**GIVEN DATA**
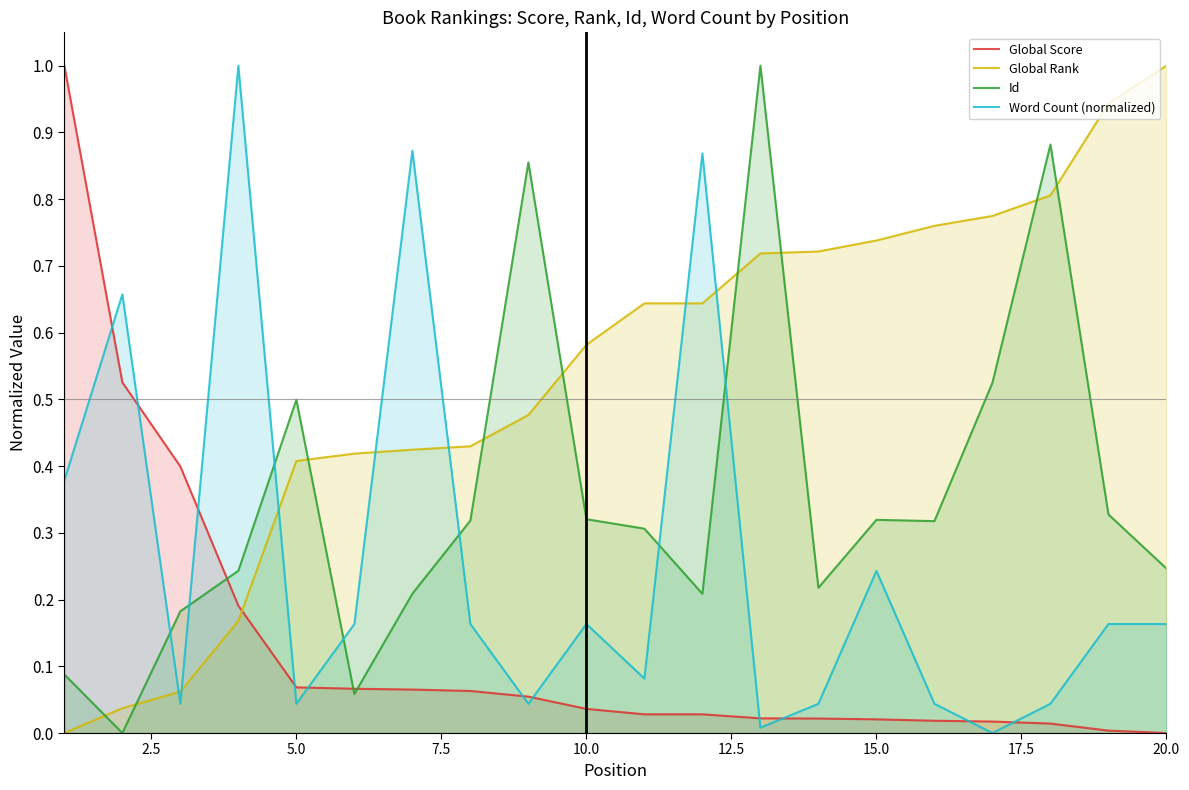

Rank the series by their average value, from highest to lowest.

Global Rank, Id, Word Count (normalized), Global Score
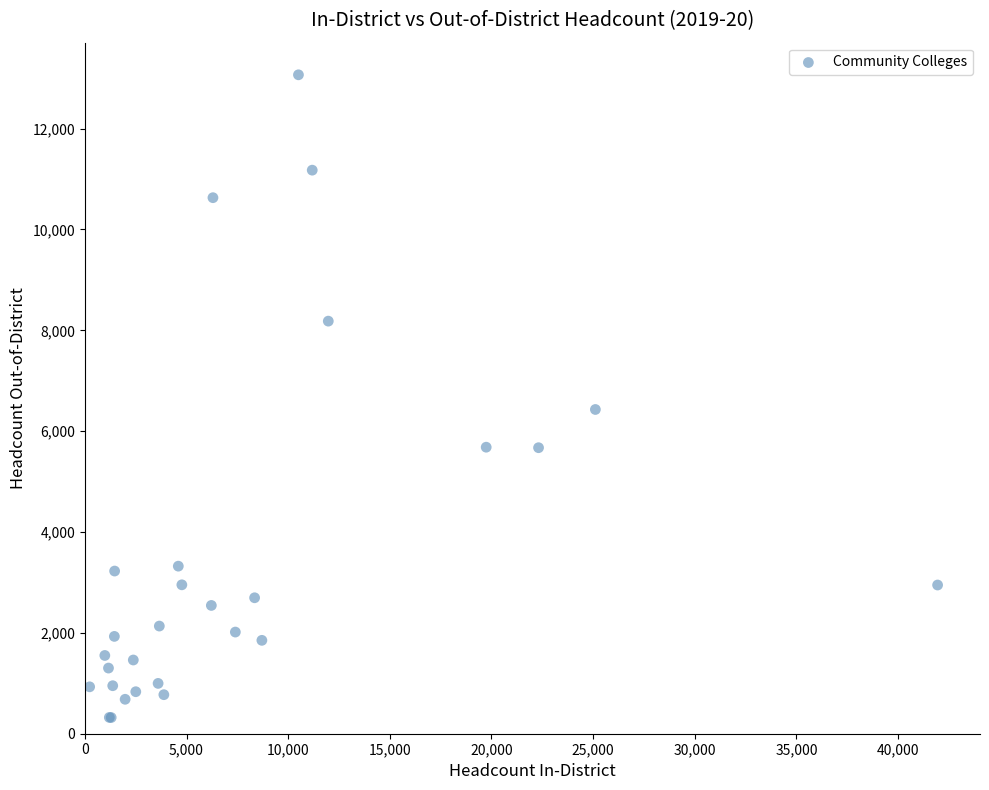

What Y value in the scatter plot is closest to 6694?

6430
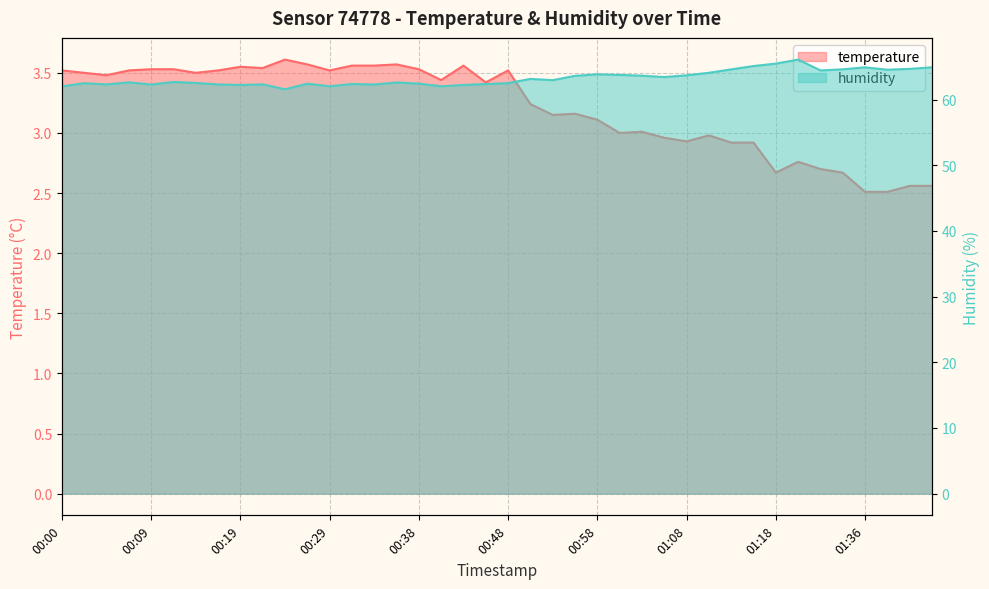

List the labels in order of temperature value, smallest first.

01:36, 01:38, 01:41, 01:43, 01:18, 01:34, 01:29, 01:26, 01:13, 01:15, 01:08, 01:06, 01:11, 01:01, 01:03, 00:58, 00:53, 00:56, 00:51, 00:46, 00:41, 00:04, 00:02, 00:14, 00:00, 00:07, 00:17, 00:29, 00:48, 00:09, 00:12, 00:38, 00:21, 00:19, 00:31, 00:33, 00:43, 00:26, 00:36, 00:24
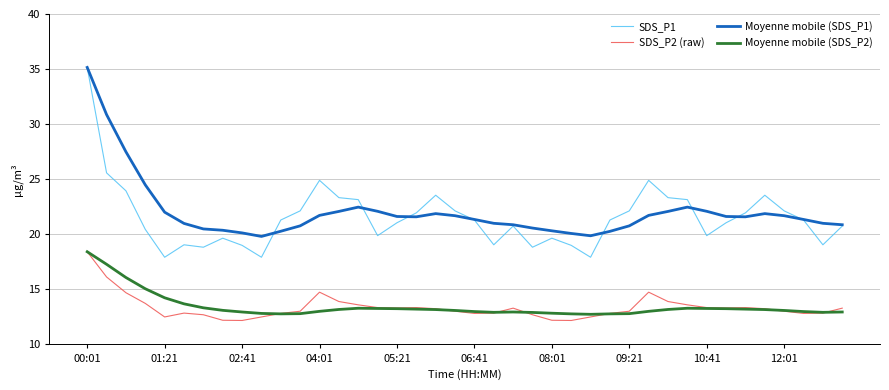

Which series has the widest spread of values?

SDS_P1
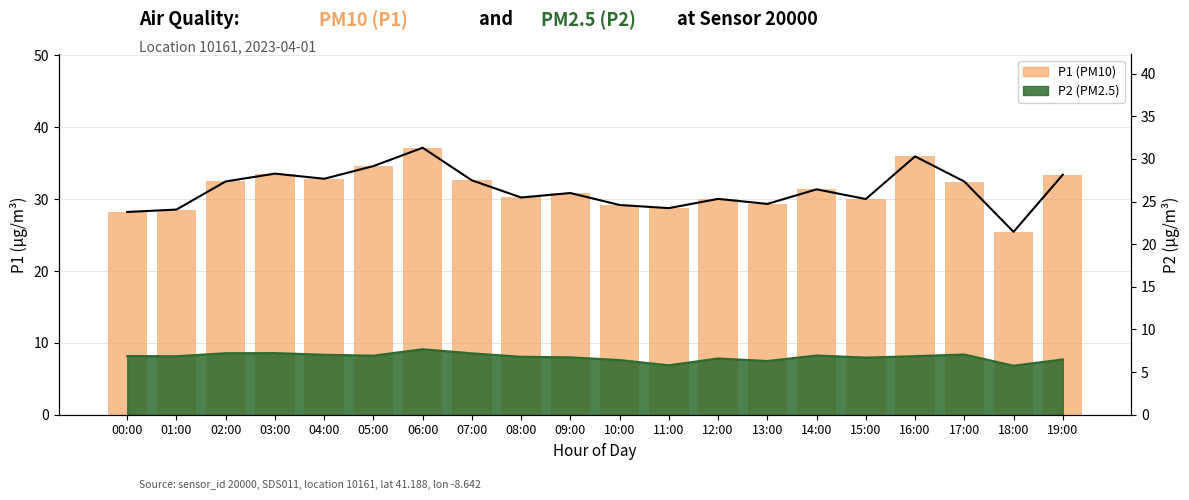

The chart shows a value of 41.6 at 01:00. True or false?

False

==

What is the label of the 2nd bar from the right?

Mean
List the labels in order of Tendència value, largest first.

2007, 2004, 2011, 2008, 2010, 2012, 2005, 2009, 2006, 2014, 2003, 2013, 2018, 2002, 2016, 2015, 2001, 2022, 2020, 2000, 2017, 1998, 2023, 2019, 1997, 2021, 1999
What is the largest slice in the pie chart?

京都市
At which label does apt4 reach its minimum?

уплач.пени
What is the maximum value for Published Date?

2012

---

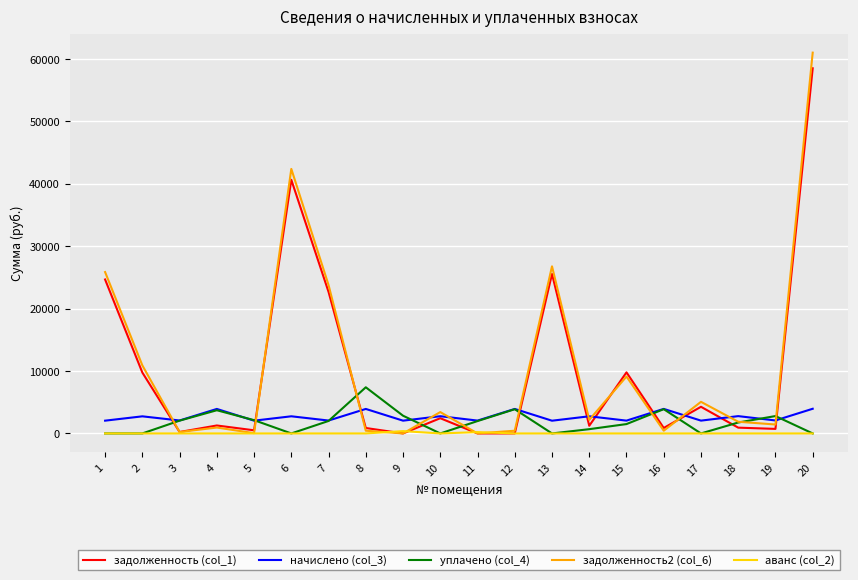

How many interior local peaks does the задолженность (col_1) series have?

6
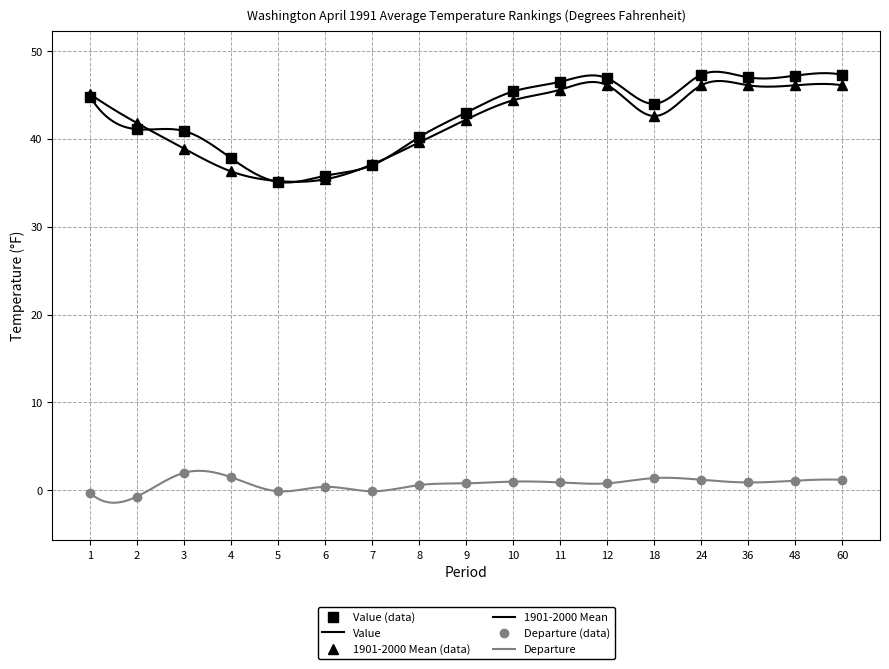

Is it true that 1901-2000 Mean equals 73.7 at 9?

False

**EXERCISE OBJECTIVE**
Gather every line of the data above that contains the word "series" and copy each one in full.

**OUTPUT FOR THIS TASK**
Rank the series by their average value, from highest to lowest.
Which series has the widest spread of values?
How many interior local peaks does the задолженность (col_1) series have?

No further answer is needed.